01 December 2015Stonehenge and the A303
In our role as guardian of Stonehenge, English Heritage welcomes the Government’s plans to invest in a fully bored tunnel of at least 2.9km to remove a large part of the existing A303 from the Stonehenge World Heritage Site.
The Stonehenge World Heritage Site is famous throughout the world and is one of the most important prehistoric landscapes in Europe.
Today this landscape is split in two by a major road – the A303 – which acts as a barrier to people enjoying, exploring and understanding the World Heritage Site.
English Heritage wants to see the monument reconnected to its ancient landscape and the negative impact of roads within the World Heritage Site reduced. Great strides to achieve this vision have been made in recent years, including the removal of the old Stonehenge visitor facilities and the A344 road from the landscape.

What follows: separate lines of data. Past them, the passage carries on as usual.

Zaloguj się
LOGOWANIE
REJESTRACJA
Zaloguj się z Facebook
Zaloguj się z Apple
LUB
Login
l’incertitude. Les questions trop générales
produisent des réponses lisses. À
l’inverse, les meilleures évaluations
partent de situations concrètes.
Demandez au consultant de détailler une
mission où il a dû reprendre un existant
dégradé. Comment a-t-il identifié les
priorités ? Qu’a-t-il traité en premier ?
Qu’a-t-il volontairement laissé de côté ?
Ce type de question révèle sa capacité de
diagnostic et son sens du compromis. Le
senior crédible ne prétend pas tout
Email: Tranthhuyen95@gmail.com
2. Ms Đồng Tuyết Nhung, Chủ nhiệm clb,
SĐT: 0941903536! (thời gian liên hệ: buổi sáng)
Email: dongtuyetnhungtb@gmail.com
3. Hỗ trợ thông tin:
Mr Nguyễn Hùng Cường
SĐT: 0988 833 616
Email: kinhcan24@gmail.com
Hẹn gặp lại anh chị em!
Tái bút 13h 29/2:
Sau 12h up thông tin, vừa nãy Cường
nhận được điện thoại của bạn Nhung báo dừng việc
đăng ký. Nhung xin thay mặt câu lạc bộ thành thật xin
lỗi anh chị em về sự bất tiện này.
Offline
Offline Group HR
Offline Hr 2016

But there is more to be done.
Tens of thousands of vehicles thunder past Stonehenge on the A303 every day. The heavy traffic and constant noise from the road compromises our enjoyment and understanding of the monument and the road cuts the stones off from much of the surrounding ancient landscape and many prehistoric monuments.
On 1 December 2014, the Government announced that it would invest in a fully bored tunnel of at least 2.9km to remove much of the A303 trunk road from the Stonehenge World Heritage Site. English Heritage, Historic England and the National Trust all welcomed the announcement, describing it as a “momentous decision”.
It is vital that any tunnel scheme is in the right place and designed to the best specification. English Heritage along with Historic England and the National Trust will work with the Government, Highways England and other key parties, to find a solution that protects the Outstanding Universal Value of the World Heritage Site and addresses the adverse impacts the existing A303 has on this extraordinary place.